Or is there always, even there in the depths of senility, an awareness of God's presence? Is that abyss perhaps like the shadowy region of Sheol, where God is nevertheless present, eager to convey His care, understanding, and love? "If I make my bed in Sheol," the psalmist declared, "Thou art there!" Will God be there when our mental acuity isn't?
Icons or sacred images of the Orthodox tradition suggest a comforting reply to that kind of question. In many of them, especially those that depict events in the life of Jesus--His birth, baptism, transfiguration, and, finally, His resurrection--the scene is set in a black hole, carved into the heart of creation. The Christ-child, the light of the world, is born into the darkness of a cavern. The waters of the Jordan in which He is baptized take on the form of a shadowy abyss. A dark hole appears at His feet as He is transfigured on Mount Thabor. And before He rises into glory, He descends into the somber depths of hell, to raise with Himself those who have languished in the shadow of death.
That hole means something. It means in part, at least, that Christ also descends into the black hole of our forgetfulness when it has intensified into a pathology. For those who have lost not just car keys, but their conscious minds, He descends into their loneliness, their abandonment, and their lostness. He is, after all, "Emmanuel": "God with us."
There are so many elderly people today who seem oblivious to the world around them, who appear to others to be simply "out of touch." We can visit them, hold their hand, and try to make conversation. But all too soon, we get up to go, thinking to ourselves that there's something more important, more worthwhile to do elsewhere. Yet the look on their face pleads, "Keep in touch...."

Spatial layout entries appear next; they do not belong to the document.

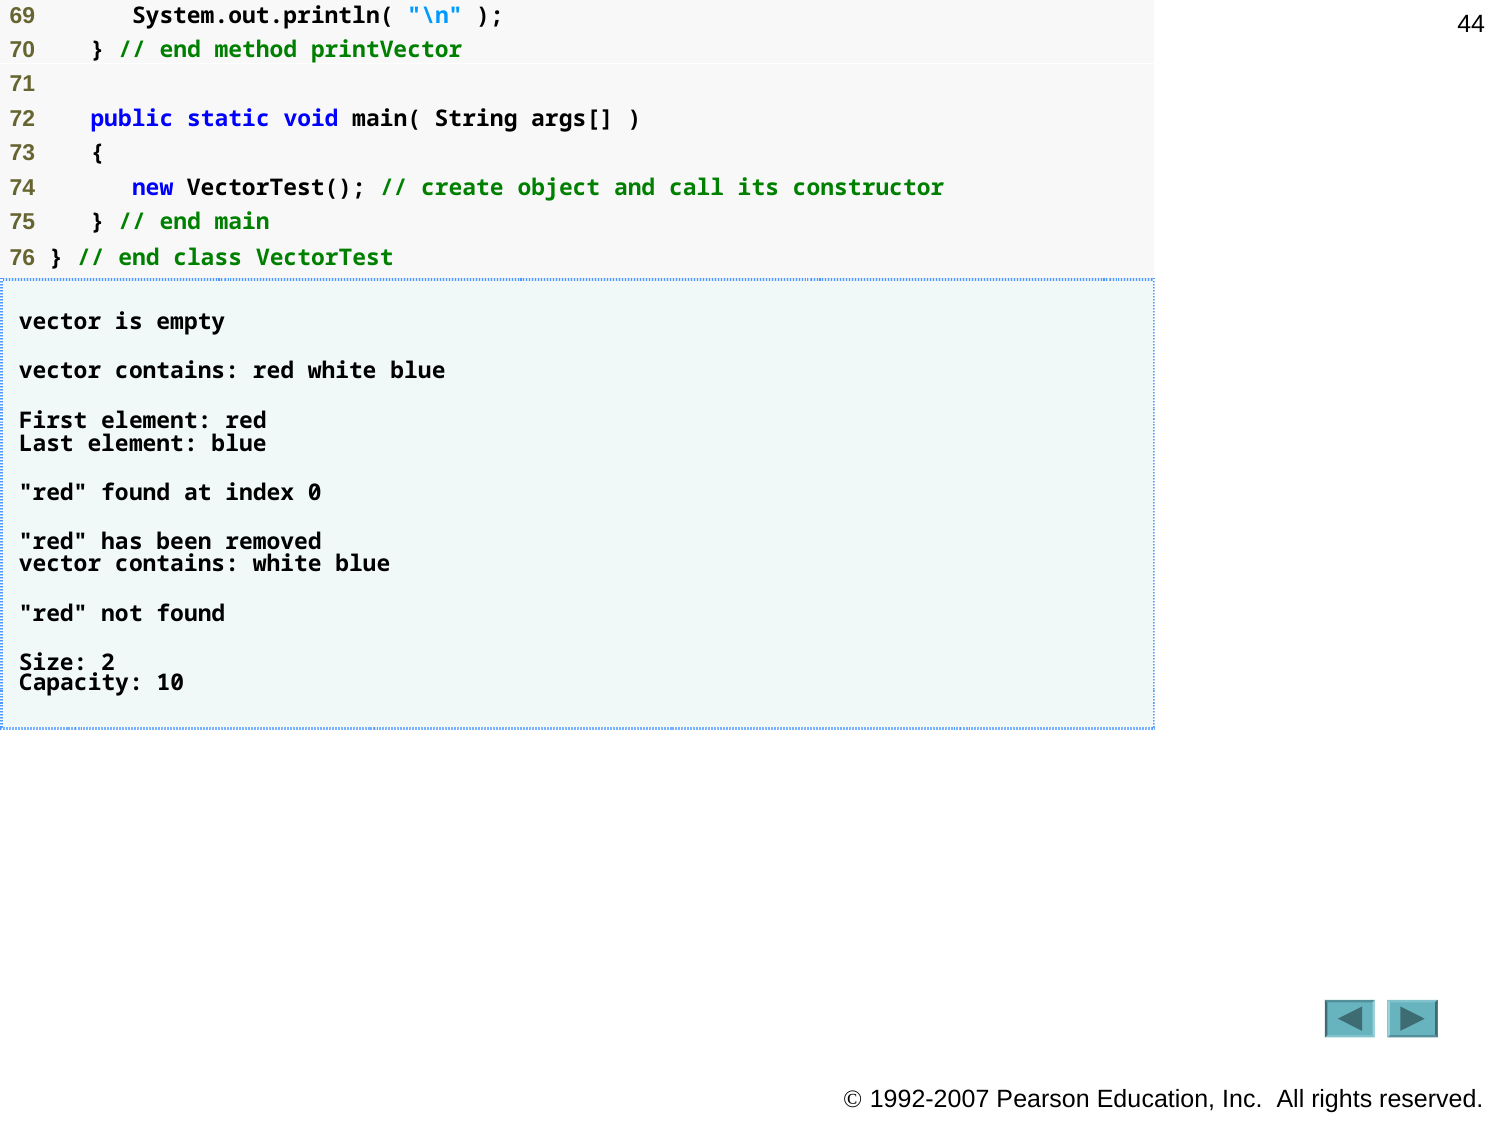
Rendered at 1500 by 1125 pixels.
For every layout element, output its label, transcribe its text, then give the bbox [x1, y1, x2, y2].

chart [0, 0, 1155, 767]
text_box <number> [1155, 0, 1500, 79]
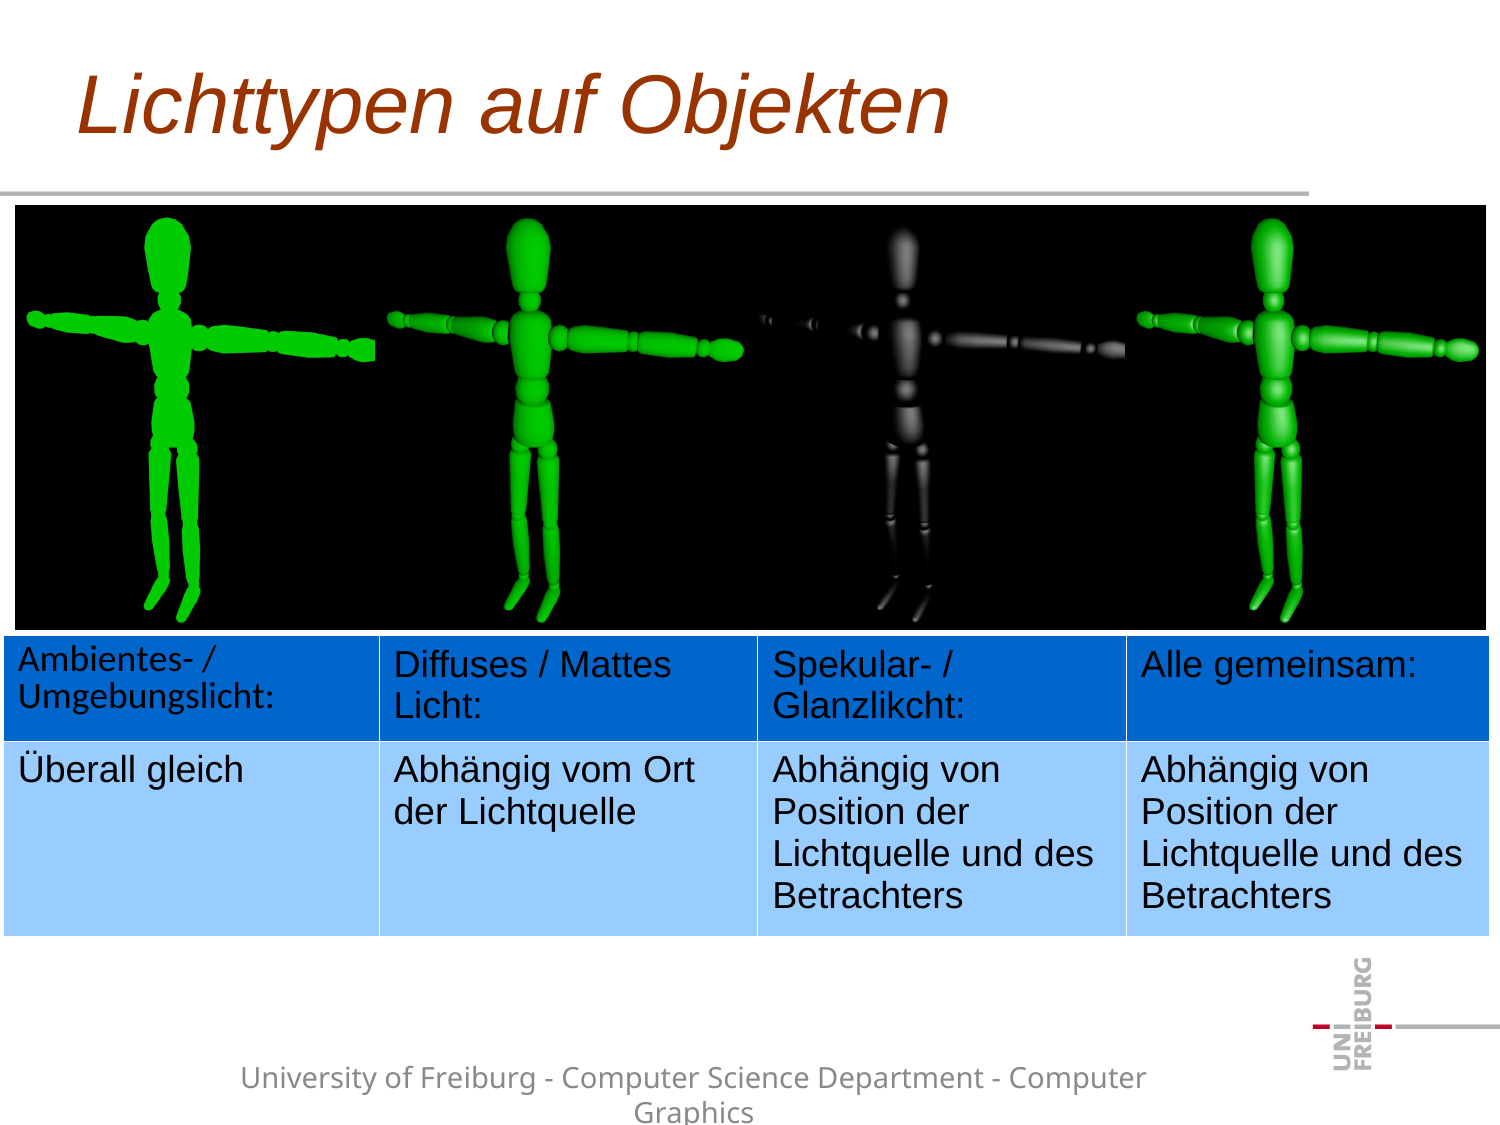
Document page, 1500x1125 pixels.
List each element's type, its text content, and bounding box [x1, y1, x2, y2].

table_cell Abhängig von Position der Lichtquelle und des Betrachters [758, 742, 1126, 936]
table_cell Abhängig von Position der Lichtquelle und des Betrachters [1127, 742, 1489, 936]
title Lichttypen auf Objekten [76, 50, 1412, 169]
table_header Spekular- / Glanzlikcht: [758, 636, 1126, 741]
table_cell Abhängig vom Ort der Lichtquelle [380, 742, 757, 936]
table_header Ambientes- / Umgebungslicht: [4, 636, 379, 741]
picture [0, 0, 1500, 1125]
table_cell Überall gleich [4, 742, 379, 936]
picture [687, 1109, 696, 1121]
table_header Alle gemeinsam: [1127, 636, 1489, 741]
table_header Diffuses / Mattes Licht: [380, 636, 757, 741]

I'm not at that point yet; far from it. But maybe I will be, some day. I'll need both God and visitors to make it through each day. When visitors like you come, maybe I'll realize you're visiting because you feel you have to. You're holding my hand and making conversation because it's all you know to do. When you get up to leave, I'll look at you; and that look may say what I can no longer formulate in words: "Pray for me. And please, please: do keep in touch."